= Tahira Ismael-Sansawi =

Filipino politician

Tahira Ismael-Sansawi (also Tahira Ismael) (PMP) is a Filipino politician and was mayor of Lantawan in Basilan from 2001 to 2010. She was also the president of the influential Mayors League of Basilan. She is the niece of slain political leader Wahab Akbar.

==Background==
Tahira is married to Army Captain Sansawi Ismael, a former top MNLF officer and now a military integree. Her brother is a policeman in Basilan.

==Political Activity==
In 2002, as mayor, Ismael accused the Philippine military of killing three civilians in a mistaken counterterrorism operation targeting Abu Sayyaf bandits on Dasalan island off Basilan. Ismael identified the victims as Imam Santa Sala, 60; his wife Salama Ambang, 58; and Isnawi Ingagal, 38. "Your men killed innocent civilians, and you have the nerve to declare they are Abu Sayyaf!" Ismael told Col. Renato Miranda, chief of the 2nd Marine Brigade, during a Crisis Management Committee meeting in Isabela City.

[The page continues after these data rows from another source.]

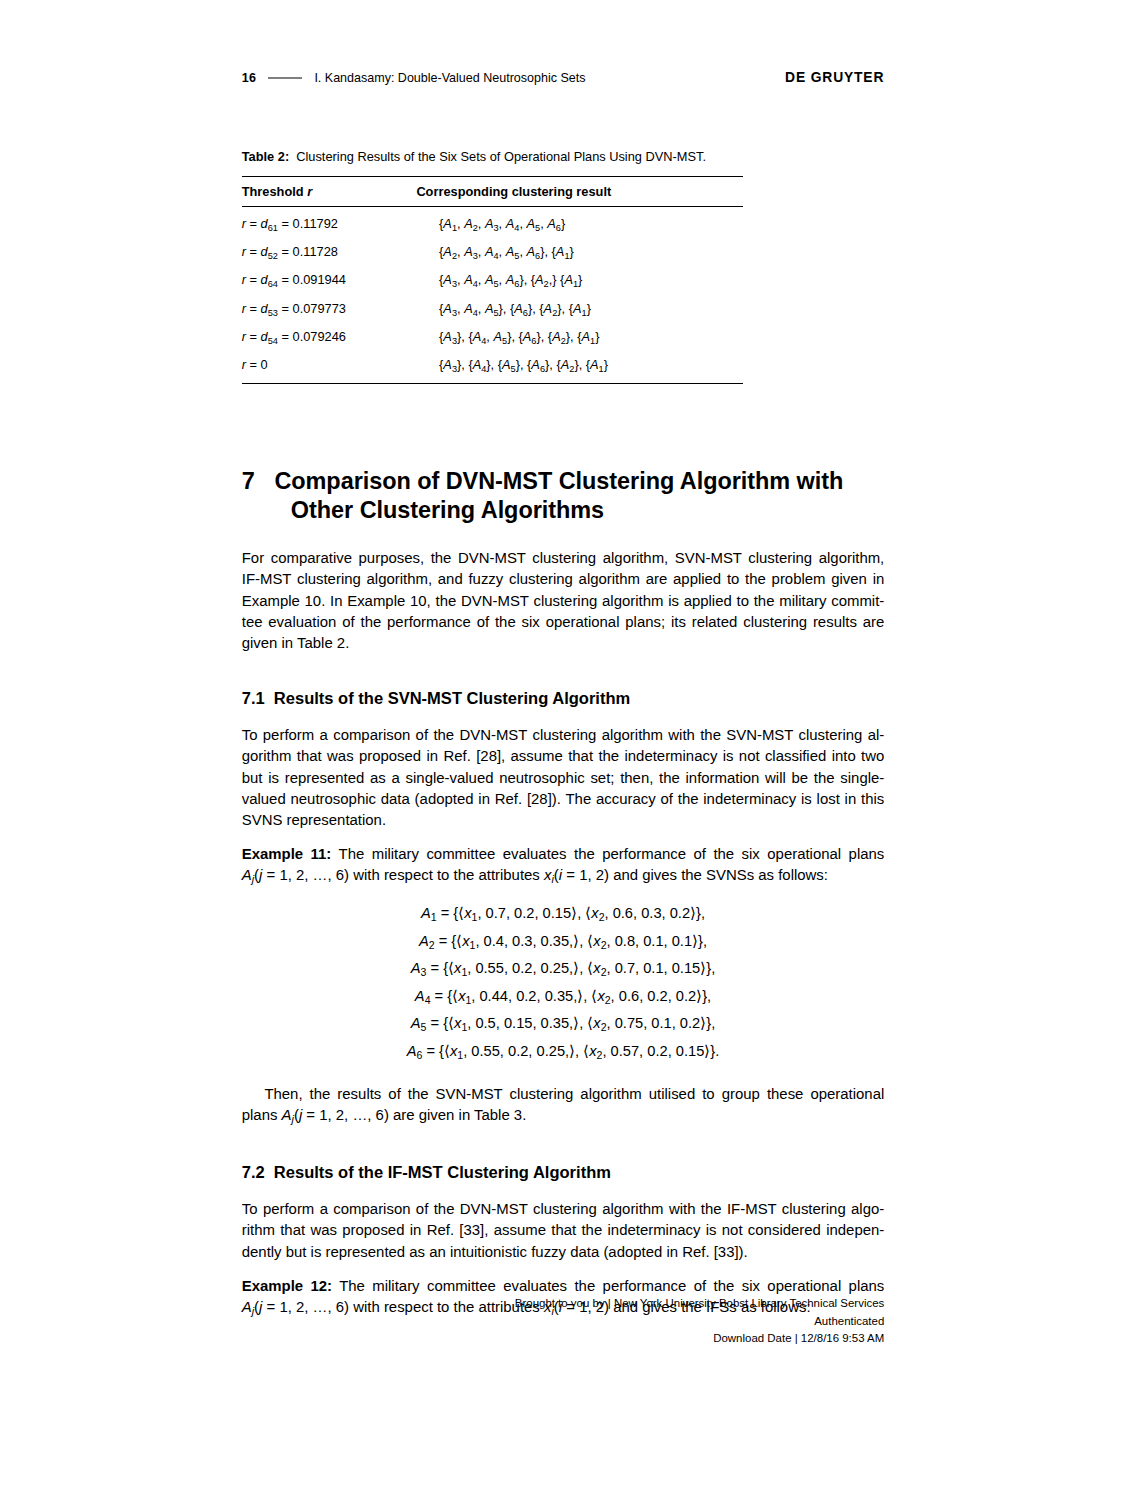16 I. Kandasamy: Double-Valued Neutrosophic Sets DE GRUYTER
Table 2: Clustering Results of the Six Sets of Operational Plans Using DVN-MST.
| Threshold r | Corresponding clustering result |
| --- | --- |
| r = d 61 = 0.11792 | { A 1 , A 2 , A 3 , A 4 , A 5 , A 6 } |
| r = d 52 = 0.11728 | { A 2 , A 3 , A 4 , A 5 , A 6 }, { A 1 } |
| r = d 64 = 0.091944 | { A 3 , A 4 , A 5 , A 6 }, { A 2 ,} { A 1 } |
| r = d 53 = 0.079773 | { A 3 , A 4 , A 5 }, { A 6 }, { A 2 }, { A 1 } |
| r = d 54 = 0.079246 | { A 3 }, { A 4 , A 5 }, { A 6 }, { A 2 }, { A 1 } |
| r = 0 | { A 3 }, { A 4 }, { A 5 }, { A 6 }, { A 2 }, { A 1 } |
7 Comparison of DVN-MST Clustering Algorithm with Other Clustering Algorithms
For comparative purposes, the DVN-MST clustering algorithm, SVN-MST clustering algorithm, IF-MST clustering algorithm, and fuzzy clustering algorithm are applied to the problem given in Example 10. In Example 10, the DVN-MST clustering algorithm is applied to the military committee evaluation of the performance of the six operational plans; its related clustering results are given in Table 2.
7.1 Results of the SVN-MST Clustering Algorithm
To perform a comparison of the DVN-MST clustering algorithm with the SVN-MST clustering algorithm that was proposed in Ref. [28], assume that the indeterminacy is not classified into two but is represented as a single-valued neutrosophic set; then, the information will be the single-valued neutrosophic data (adopted in Ref. [28]). The accuracy of the indeterminacy is lost in this SVNS representation.
Example 11: The military committee evaluates the performance of the six operational plans Aj(j = 1, 2, …, 6) with respect to the attributes xi(i = 1, 2) and gives the SVNSs as follows:
A1 = {⟨x1, 0.7, 0.2, 0.15⟩, ⟨x2, 0.6, 0.3, 0.2⟩},
A2 = {⟨x1, 0.4, 0.3, 0.35,⟩, ⟨x2, 0.8, 0.1, 0.1⟩},
A3 = {⟨x1, 0.55, 0.2, 0.25,⟩, ⟨x2, 0.7, 0.1, 0.15⟩},
A4 = {⟨x1, 0.44, 0.2, 0.35,⟩, ⟨x2, 0.6, 0.2, 0.2⟩},
A5 = {⟨x1, 0.5, 0.15, 0.35,⟩, ⟨x2, 0.75, 0.1, 0.2⟩},
A6 = {⟨x1, 0.55, 0.2, 0.25,⟩, ⟨x2, 0.57, 0.2, 0.15⟩}.
Then, the results of the SVN-MST clustering algorithm utilised to group these operational plans Aj(j = 1, 2, …, 6) are given in Table 3.
7.2 Results of the IF-MST Clustering Algorithm
To perform a comparison of the DVN-MST clustering algorithm with the IF-MST clustering algorithm that was proposed in Ref. [33], assume that the indeterminacy is not considered independently but is represented as an intuitionistic fuzzy data (adopted in Ref. [33]).
Example 12: The military committee evaluates the performance of the six operational plans Aj(j = 1, 2, …, 6) with respect to the attributes xi(i = 1, 2) and gives the IFSs as follows:
Brought to you by | New York University Bobst Library Technical Services
Authenticated
Download Date | 12/8/16 9:53 AM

Ismael was re-elected for a third and final term as mayor in 2007, with a lead of 3,000 votes out of a total of 7,079 cast in her favor. After the death of Wahab Akbar in mid-2007, she contested the vacant seat but was opposed by others in the Akbar clan.

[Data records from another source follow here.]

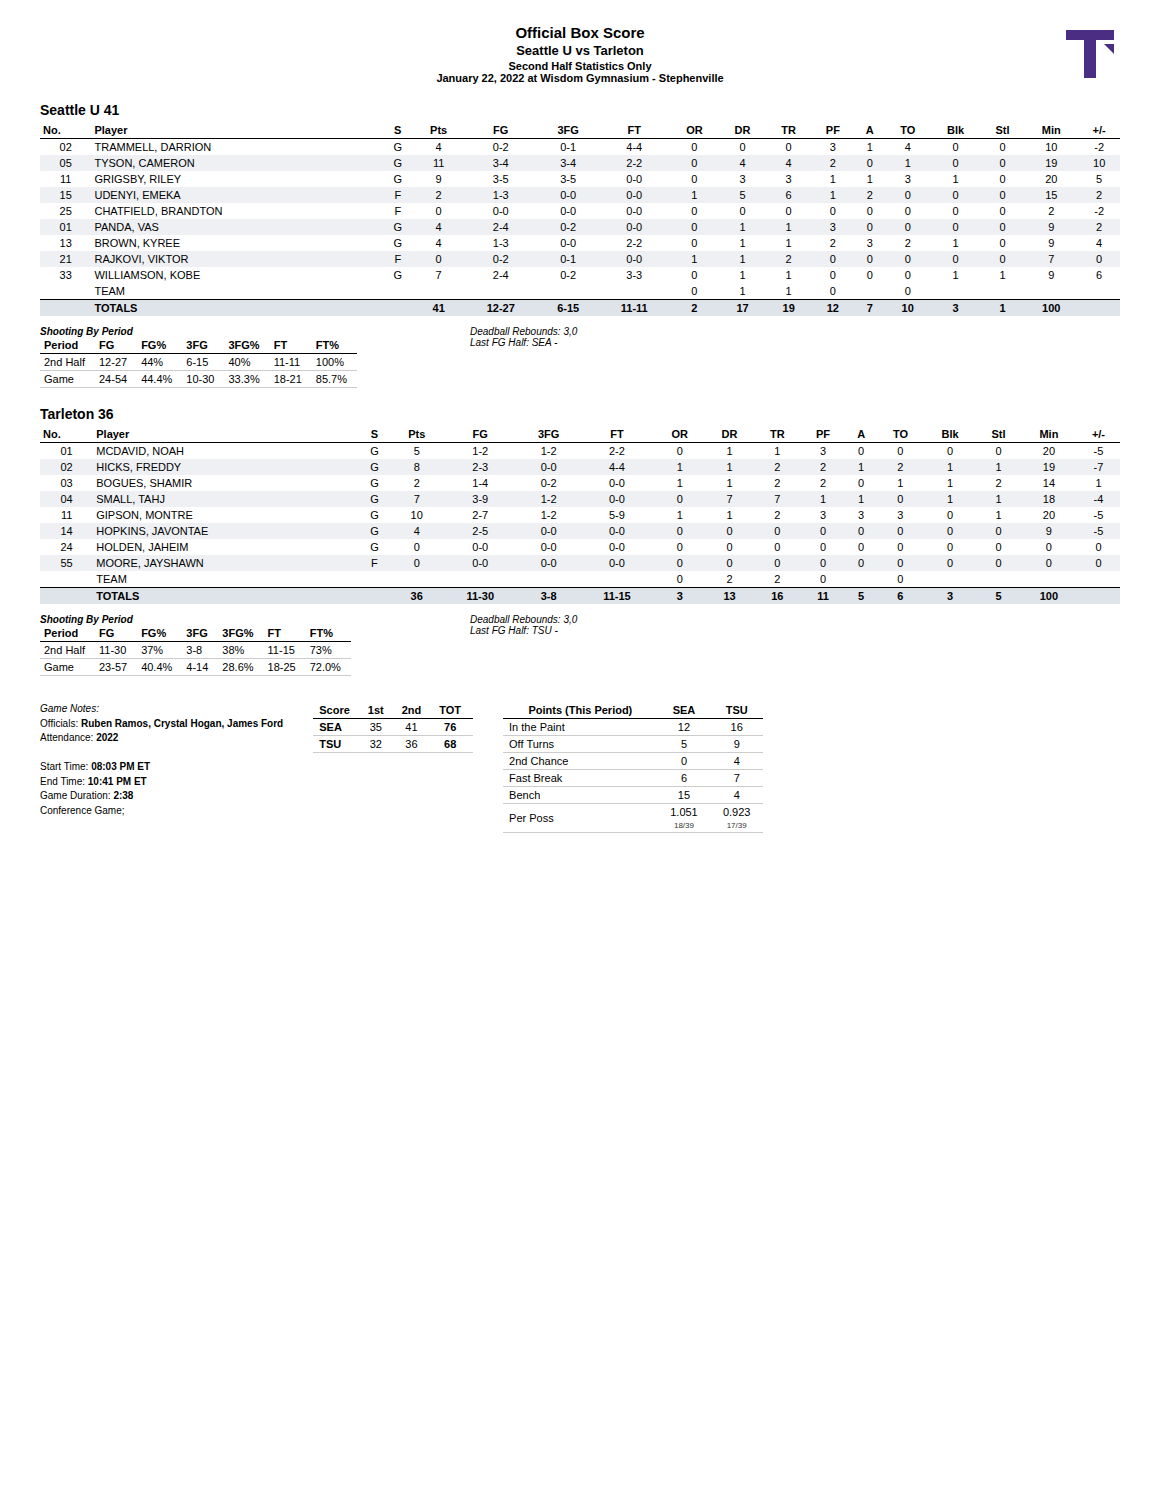Official Box Score
Seattle U vs Tarleton
Second Half Statistics Only
January 22, 2022 at Wisdom Gymnasium - Stephenville
Seattle U 41
| No. | Player | S | Pts | FG | 3FG | FT | OR | DR | TR | PF | A | TO | Blk | Stl | Min | +/- |
| --- | --- | --- | --- | --- | --- | --- | --- | --- | --- | --- | --- | --- | --- | --- | --- | --- |
| 02 | TRAMMELL, DARRION | G | 4 | 0-2 | 0-1 | 4-4 | 0 | 0 | 0 | 3 | 1 | 4 | 0 | 0 | 10 | -2 |
| 05 | TYSON, CAMERON | G | 11 | 3-4 | 3-4 | 2-2 | 0 | 4 | 4 | 2 | 0 | 1 | 0 | 0 | 19 | 10 |
| 11 | GRIGSBY, RILEY | G | 9 | 3-5 | 3-5 | 0-0 | 0 | 3 | 3 | 1 | 1 | 3 | 1 | 0 | 20 | 5 |
| 15 | UDENYI, EMEKA | F | 2 | 1-3 | 0-0 | 0-0 | 1 | 5 | 6 | 1 | 2 | 0 | 0 | 0 | 15 | 2 |
| 25 | CHATFIELD, BRANDTON | F | 0 | 0-0 | 0-0 | 0-0 | 0 | 0 | 0 | 0 | 0 | 0 | 0 | 0 | 2 | -2 |
| 01 | PANDA, VAS | G | 4 | 2-4 | 0-2 | 0-0 | 0 | 1 | 1 | 3 | 0 | 0 | 0 | 0 | 9 | 2 |
| 13 | BROWN, KYREE | G | 4 | 1-3 | 0-0 | 2-2 | 0 | 1 | 1 | 2 | 3 | 2 | 1 | 0 | 9 | 4 |
| 21 | RAJKOVI, VIKTOR | F | 0 | 0-2 | 0-1 | 0-0 | 1 | 1 | 2 | 0 | 0 | 0 | 0 | 0 | 7 | 0 |
| 33 | WILLIAMSON, KOBE | G | 7 | 2-4 | 0-2 | 3-3 | 0 | 1 | 1 | 0 | 0 | 0 | 1 | 1 | 9 | 6 |
| | TEAM | | | | | | 0 | 1 | 1 | 0 | | 0 | | | | |
| | TOTALS | | 41 | 12-27 | 6-15 | 11-11 | 2 | 17 | 19 | 12 | 7 | 10 | 3 | 1 | 100 | |
Shooting By Period
| Period | FG | FG% | 3FG | 3FG% | FT | FT% |
| --- | --- | --- | --- | --- | --- | --- |
| 2nd Half | 12-27 | 44% | 6-15 | 40% | 11-11 | 100% |
| Game | 24-54 | 44.4% | 10-30 | 33.3% | 18-21 | 85.7% |
Deadball Rebounds: 3,0
Last FG Half: SEA -
Tarleton 36
| No. | Player | S | Pts | FG | 3FG | FT | OR | DR | TR | PF | A | TO | Blk | Stl | Min | +/- |
| --- | --- | --- | --- | --- | --- | --- | --- | --- | --- | --- | --- | --- | --- | --- | --- | --- |
| 01 | MCDAVID, NOAH | G | 5 | 1-2 | 1-2 | 2-2 | 0 | 1 | 1 | 3 | 0 | 0 | 0 | 0 | 20 | -5 |
| 02 | HICKS, FREDDY | G | 8 | 2-3 | 0-0 | 4-4 | 1 | 1 | 2 | 2 | 1 | 2 | 1 | 1 | 19 | -7 |
| 03 | BOGUES, SHAMIR | G | 2 | 1-4 | 0-2 | 0-0 | 1 | 1 | 2 | 2 | 0 | 1 | 1 | 2 | 14 | 1 |
| 04 | SMALL, TAHJ | G | 7 | 3-9 | 1-2 | 0-0 | 0 | 7 | 7 | 1 | 1 | 0 | 1 | 1 | 18 | -4 |
| 11 | GIPSON, MONTRE | G | 10 | 2-7 | 1-2 | 5-9 | 1 | 1 | 2 | 3 | 3 | 3 | 0 | 1 | 20 | -5 |
| 14 | HOPKINS, JAVONTAE | G | 4 | 2-5 | 0-0 | 0-0 | 0 | 0 | 0 | 0 | 0 | 0 | 0 | 0 | 9 | -5 |
| 24 | HOLDEN, JAHEIM | G | 0 | 0-0 | 0-0 | 0-0 | 0 | 0 | 0 | 0 | 0 | 0 | 0 | 0 | 0 | 0 |
| 55 | MOORE, JAYSHAWN | F | 0 | 0-0 | 0-0 | 0-0 | 0 | 0 | 0 | 0 | 0 | 0 | 0 | 0 | 0 | 0 |
| | TEAM | | | | | | 0 | 2 | 2 | 0 | | 0 | | | | |
| | TOTALS | | 36 | 11-30 | 3-8 | 11-15 | 3 | 13 | 16 | 11 | 5 | 6 | 3 | 5 | 100 | |
Shooting By Period
| Period | FG | FG% | 3FG | 3FG% | FT | FT% |
| --- | --- | --- | --- | --- | --- | --- |
| 2nd Half | 11-30 | 37% | 3-8 | 38% | 11-15 | 73% |
| Game | 23-57 | 40.4% | 4-14 | 28.6% | 18-25 | 72.0% |
Deadball Rebounds: 3,0
Last FG Half: TSU -
Game Notes:
Officials: Ruben Ramos, Crystal Hogan, James Ford
Attendance: 2022
Start Time: 08:03 PM ET
End Time: 10:41 PM ET
Game Duration: 2:38
Conference Game;
| Score | 1st | 2nd | TOT |
| --- | --- | --- | --- |
| SEA | 35 | 41 | 76 |
| TSU | 32 | 36 | 68 |
| Points (This Period) | SEA | TSU |
| --- | --- | --- |
| In the Paint | 12 | 16 |
| Off Turns | 5 | 9 |
| 2nd Chance | 0 | 4 |
| Fast Break | 6 | 7 |
| Bench | 15 | 4 |
| Per Poss | 1.051 18/39 | 0.923 17/39 |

In the midst of counterterrorism operations in 2007, Ismael sought a greater role for local government units (LGUs) in the province to pursue the suspects behind the July 10, 2007 attack that killed numerous marines. "This is Basilan and we know who these people are," Ismael said as she proposed to let the LGUs reactivate their barangay intelligence system in aid of arresting the suspects.